Prediction of protein-binding areas by small-world residue networks and application to docking
1 Joint BSC-IRB research programme in Computational Biology, Barcelona Supercomputing Center, Barcelona 08034, Spain
2 Computational Bioinformatics, National Institute of Bioinformatics (INB), Barcelona 08034, Spain
3 Bioinformatics Knowledge Unit, The Lorry I. Lokey Interdisciplinary Center for Life Sciences and Engineering, Technion, Haifa 32000, Israel
BMC Bioinformatics 2011, 12:378 doi:10.1186/1471-2105-12-378Published: 26 September 2011
Protein-protein interactions are involved in most cellular processes, and their detailed physico-chemical and structural characterization is needed in order to understand their function at the molecular level. In-silico docking tools can complement experimental techniques, providing three-dimensional structural models of such interactions at atomic resolution. In several recent studies, protein structures have been modeled as networks (or graphs), where the nodes represent residues and the connecting edges their interactions. From such networks, it is possible to calculate different topology-based values for each of the nodes, and to identify protein regions with high centrality scores, which are known to positively correlate with key functional residues, hot spots, and protein-protein interfaces.
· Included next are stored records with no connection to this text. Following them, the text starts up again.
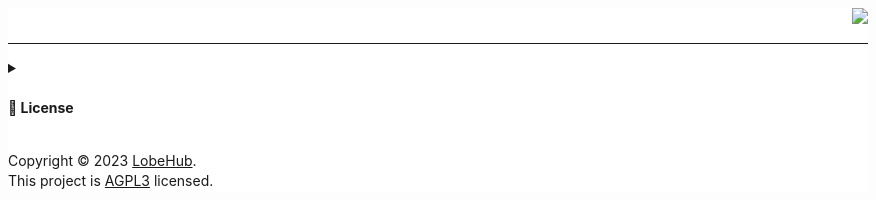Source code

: <div align="right">

[![][back-to-top]](#readme-top)

</div>

---

<details><summary><h4>📝 License</h4></summary></details>

Copyright © 2023 [LobeHub][profile-link]. <br />
This project is [AGPL3](./LICENSE) licensed.



[back-to-top]: https://img.shields.io/badge/-BACK_TO_TOP-151515?style=flat-square
[bun-link]: https://bun.sh
[bun-shield]: https://img.shields.io/badge/-speedup%20with%20bun-black?logo=bun&style=for-the-badge
[codespaces-link]: https://codespaces.new/lobehub/sd-webui-lobe-theme
[codespaces-shield]: https://github.com/codespaces/badge.svg
[cover]: https://gw.alipayobjects.com/zos/kitchen/8Ab%24hLJ5ur/cover.webp
[discord-link]: https://discord.gg/AYFPHvv2jT
[discord-shield]: https://img.shields.io/discord/1127171173982154893?color=5865F2&label=discord&labelColor=black&logo=discord&logoColor=white&style=flat-square
[discord-shield-badge]: https://img.shields.io/discord/1127171173982154893?color=5865F2&label=discord&labelColor=black&logo=discord&logoColor=white&style=for-the-badge
[feat-generation-info]: https://gw.alipayobjects.com/zos/kitchen/rIv%24%24AAE6A/feat_generation_info.webp
[feat-highlight]: https://gw.alipayobjects.com/zos/kitchen/iD%24W4U2y3Y/feat_highlight.webp
[feat-mobile-friendly]: https://gw.alipayobjects.com/zos/kitchen/WpWe6Hw8UT/feat_mobile_friendly.webp
[feat-prompt-editor]: https://gw.alipayobjects.com/zos/kitchen/FrA0mjmNv7/feat_prompt_editor.webp
[feat-pwa]: https://gw.alipayobjects.com/zos/kitchen/az49akOKJT/feat_pwa.webp
[feat-share]: https://gw.alipayobjects.com/zos/kitchen/h4QrGbJ9dF/feat_share.webp
[feat-sidebar]: https://gw.alipayobjects.com/zos/kitchen/Olum2IjxCW/feat_sidebar.webp
[feat-theme-modify]: https://gw.alipayobjects.com/zos/kitchen/CbhlynwJYg/feat_theme_modify.webp
[feat-thememode]: https://gw.alipayobjects.com/zos/kitchen/nSFtJidWUR/feat_thememode.webp
[fossa-license-link]: https://app.fossa.com/projects/git%2Bgithub.com%2Flobehub%2Fsd-webui-lobe-theme
[fossa-license-shield]: https://app.fossa.com/api/projects/git%2Bgithub.com%2Flobehub%2Fsd-webui-lobe-theme.svg?type=large
[github-action-release-link]: https://github.com/actions/workflows/lobehub/sd-webui-lobe-theme/release.yml
[github-action-release-shield]: https://img.shields.io/github/actions/workflow/status/lobehub/sd-webui-lobe-theme/release.yml?label=release&labelColor=black&logo=githubactions&logoColor=white&style=flat-square
[github-action-test-link]: https://github.com/actions/workflows/lobehub/sd-webui-lobe-theme/test.yml
[github-action-test-shield]: https://img.shields.io/github/actions/workflow/status/lobehub/sd-webui-lobe-theme/test.yml?label=test&labelColor=black&logo=githubactions&logoColor=white&style=flat-square
[github-contributors-link]: https://github.com/lobehub/sd-webui-lobe-theme/graphs/contributors
[github-contributors-shield]: https://img.shields.io/github/contributors/lobehub/sd-webui-lobe-theme?color=c4f042&labelColor=black&style=flat-square
[github-forks-link]: https://github.com/lobehub/sd-webui-lobe-theme/network/members
[github-forks-shield]: https://img.shields.io/github/forks/lobehub/sd-webui-lobe-theme?color=8ae8ff&labelColor=black&style=flat-square
[github-issues-link]: https://github.com/lobehub/sd-webui-lobe-theme/issues
[github-issues-shield]: https://img.shields.io/github/issues/lobehub/sd-webui-lobe-theme?color=ff80eb&labelColor=black&style=flat-square
[github-license-link]: https://github.com/lobehub/sd-webui-lobe-theme/blob/main/LICENSE
[github-license-shield]: https://img.shields.io/github/license/lobehub/sd-webui-lobe-theme?color=white&labelColor=black&style=flat-square
[github-release-link]: https://github.com/lobehub/sd-webui-lobe-theme/releases
[github-release-shield]: https://img.shields.io/github/v/release/lobehub/sd-webui-lobe-theme?color=369eff&labelColor=black&logo=github&style=flat-square
[github-releasedate-link]: https://github.com/lobehub/sd-webui-lobe-theme/releases
[github-releasedate-shield]: https://img.shields.io/github/release-date/lobehub/sd-webui-lobe-theme?labelColor=black&style=flat-square
[github-stars-link]: https://github.com/lobehub/sd-webui-lobe-theme/network/stargazers
[github-stars-shield]: https://img.shields.io/github/stars/lobehub/sd-webui-lobe-theme?color=ffcb47&labelColor=black&style=flat-square
[lobe-assets-github]: https://github.com/lobehub/lobe-assets
[lobe-chat]: https://github.com/lobehub/lobe-chat
[lobe-commit]: https://github.com/lobehub/lobe-commit/tree/master/packages/lobe-commit
[lobe-i18n]: https://github.com/lobehub/lobe-commit/tree/master/packages/lobe-i18n
[lobe-lint-github]: https://github.com/lobehub/lobe-lint
[lobe-lint-link]: https://www.npmjs.com/package/@lobehub/lint
[lobe-lint-shield]: https://img.shields.io/npm/v/@lobehub/lint?color=369eff&labelColor=black&logo=npm&logoColor=white&style=flat-square
[lobe-ui-github]: https://github.com/lobehub/lobe-ui
[lobe-ui-link]: https://www.npmjs.com/package/@lobehub/ui
[lobe-ui-shield]: https://img.shields.io/npm/v/@lobehub/ui?color=369eff&labelColor=black&logo=npm&logoColor=white&style=flat-square
[pr-welcome-link]: https://github.com/lobehub/lobe-chat/pulls
[pr-welcome-shield]: https://img.shields.io/badge/🤯_pr_welcome-%E2%86%92-ffcb47?labelColor=black&style=for-the-badge
[profile-link]: https://github.com/lobehub
[sponsor-link]: https://opencollective.com/lobehub 'Become 🩷 LobeHub Sponsor'
[sponsor-shield]: https://img.shields.io/badge/-Sponsor%20LobeHub-f04f88?logo=opencollective&logoColor=white&style=flat-square

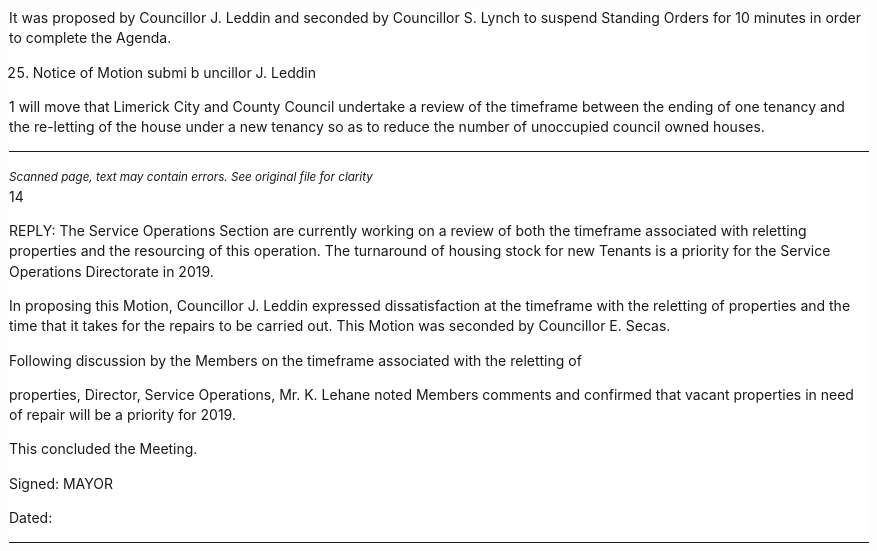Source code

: It was proposed by Councillor J. Leddin and seconded by Councillor S. Lynch to suspend Standing
Orders for 10 minutes in order to complete the Agenda.

25. Notice of Motion submi b uncillor J. Leddin

1 will move that Limerick City and County Council undertake a review of the timeframe between
the ending of one tenancy and the re-letting of the house under a new tenancy so as to reduce
the number of unoccupied council owned houses.


---
*<small>Scanned page, text may contain errors. See original file for clarity</small>*  
14

REPLY: The Service Operations Section are currently working on a review of both the
timeframe associated with reletting properties and the resourcing of this
operation. The turnaround of housing stock for new Tenants is a priority for the
Service Operations Directorate in 2019.

In proposing this Motion, Councillor J. Leddin expressed dissatisfaction at the timeframe with the
reletting of properties and the time that it takes for the repairs to be carried out. This Motion was
seconded by Councillor E. Secas.

Following discussion by the Members on the timeframe associated with the reletting of

properties, Director, Service Operations, Mr. K. Lehane noted Members comments and confirmed
that vacant properties in need of repair will be a priority for 2019.

This concluded the Meeting.

Signed:
MAYOR

Dated:


---
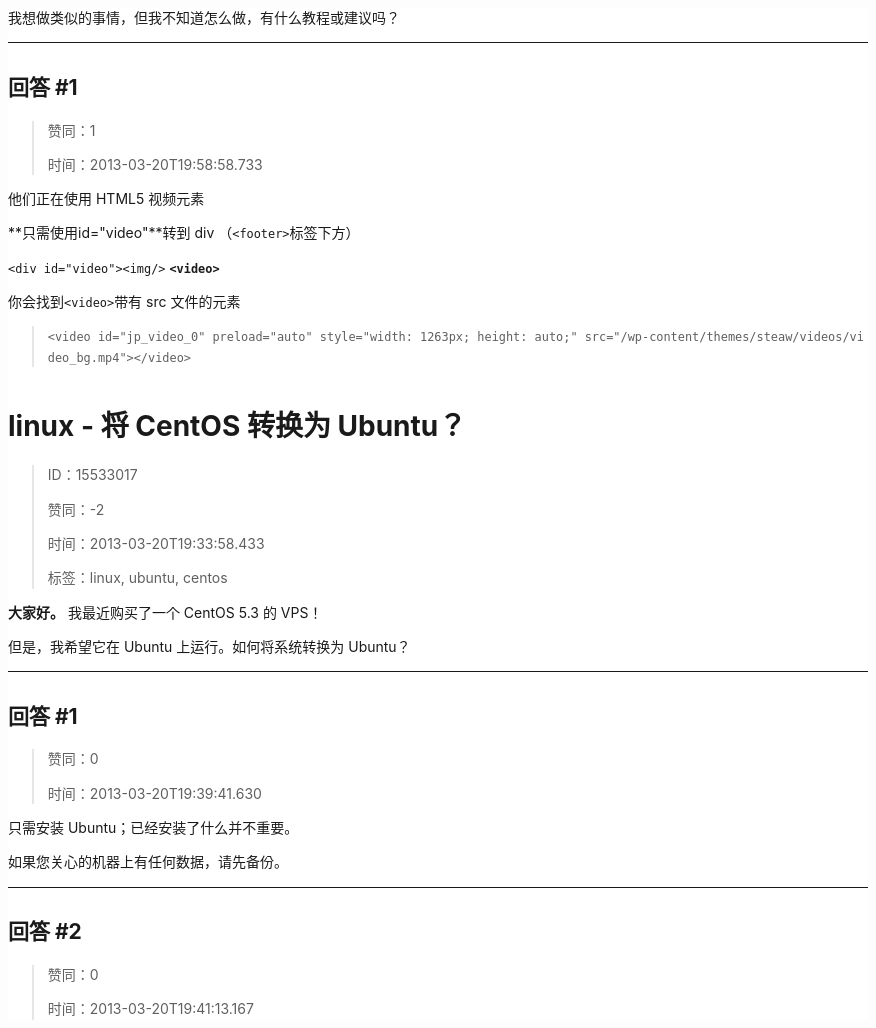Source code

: 我想做类似的事情，但我不知道怎么做，有什么教程或建议吗？

* * *

## 回答 #1

> 赞同：1
> 
> 时间：2013-03-20T19:58:58.733

他们正在使用 HTML5 视频元素

**只需使用id="video"**转到 div （`<footer>`标签下方）

`<div id="video"><img/>` **`<video>`**

你会找到`<video>`带有 src 文件的元素

> `<video id="jp_video_0" preload="auto" style="width: 1263px; height: auto;" src="/wp-content/themes/steaw/videos/video_bg.mp4"></video>`

# linux - 将 CentOS 转换为 Ubuntu？

> ID：15533017
> 
> 赞同：-2
> 
> 时间：2013-03-20T19:33:58.433
> 
> 标签：linux, ubuntu, centos

**大家好。** 我最近购买了一个 CentOS 5.3 的 VPS！

但是，我希望它在 Ubuntu 上运行。如何将系统转换为 Ubuntu？

* * *

## 回答 #1

> 赞同：0
> 
> 时间：2013-03-20T19:39:41.630

只需安装 Ubuntu；已经安装了什么并不重要。

如果您关心的机器上有任何数据，请先备份。

* * *

## 回答 #2

> 赞同：0
> 
> 时间：2013-03-20T19:41:13.167
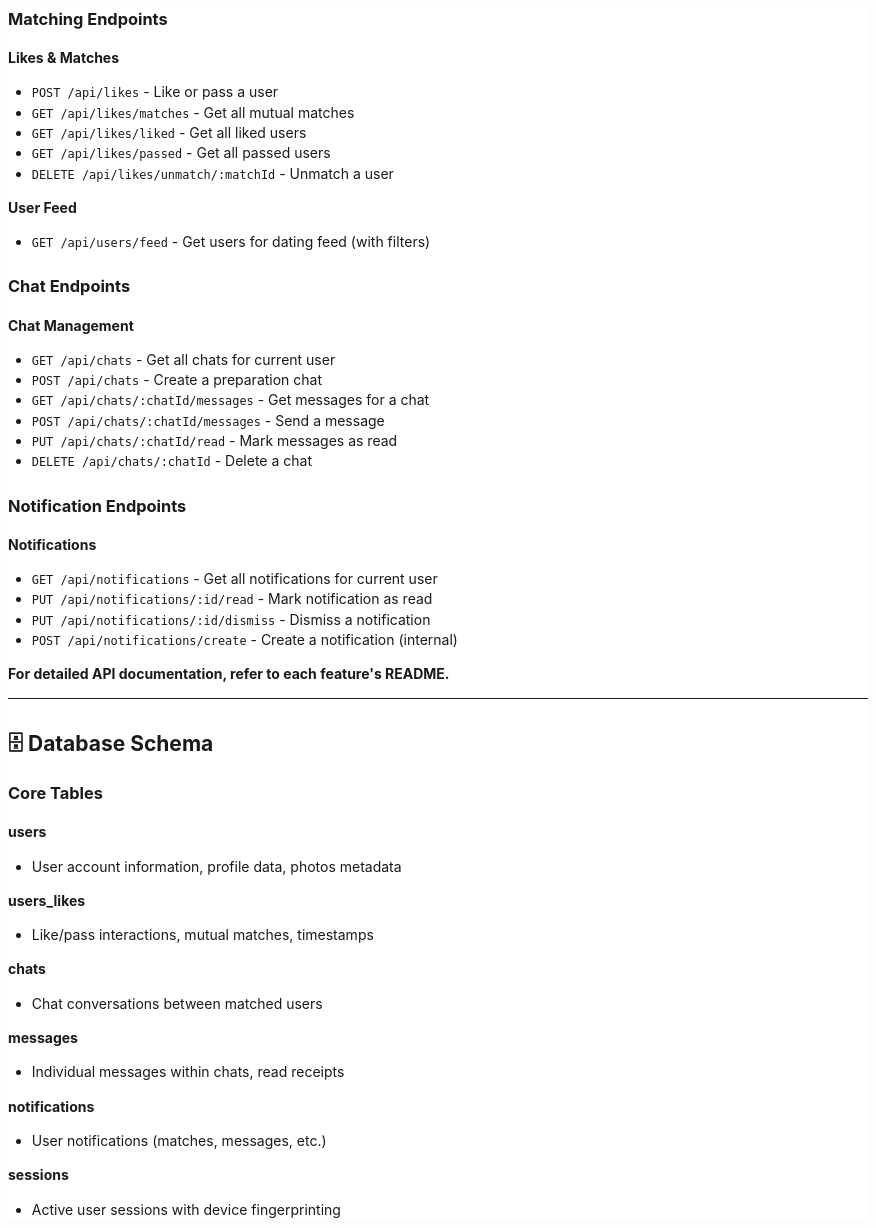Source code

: ### Matching Endpoints

**Likes & Matches**
- `POST /api/likes` - Like or pass a user
- `GET /api/likes/matches` - Get all mutual matches
- `GET /api/likes/liked` - Get all liked users
- `GET /api/likes/passed` - Get all passed users
- `DELETE /api/likes/unmatch/:matchId` - Unmatch a user

**User Feed**
- `GET /api/users/feed` - Get users for dating feed (with filters)

### Chat Endpoints

**Chat Management**
- `GET /api/chats` - Get all chats for current user
- `POST /api/chats` - Create a preparation chat
- `GET /api/chats/:chatId/messages` - Get messages for a chat
- `POST /api/chats/:chatId/messages` - Send a message
- `PUT /api/chats/:chatId/read` - Mark messages as read
- `DELETE /api/chats/:chatId` - Delete a chat

### Notification Endpoints

**Notifications**
- `GET /api/notifications` - Get all notifications for current user
- `PUT /api/notifications/:id/read` - Mark notification as read
- `PUT /api/notifications/:id/dismiss` - Dismiss a notification
- `POST /api/notifications/create` - Create a notification (internal)

**For detailed API documentation, refer to each feature's README.**

---

## 🗄️ Database Schema

### Core Tables

**users**
- User account information, profile data, photos metadata

**users_likes**
- Like/pass interactions, mutual matches, timestamps

**chats**
- Chat conversations between matched users

**messages**
- Individual messages within chats, read receipts

**notifications**
- User notifications (matches, messages, etc.)

**sessions**
- Active user sessions with device fingerprinting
Here we show that this correlation can be efficiently used for the scoring of rigid-body docking poses. When integrated into the pyDock energy-based docking method, the new combined scoring function significantly improved the results of the individual components as shown on a standard docking benchmark. This improvement was particularly remarkable for specific protein complexes, depending on the shape, size, type, or flexibility of the proteins involved.
The network-based representation of protein structures can be used to identify protein-protein binding regions and to efficiently score docking poses, complementing energy-based approaches.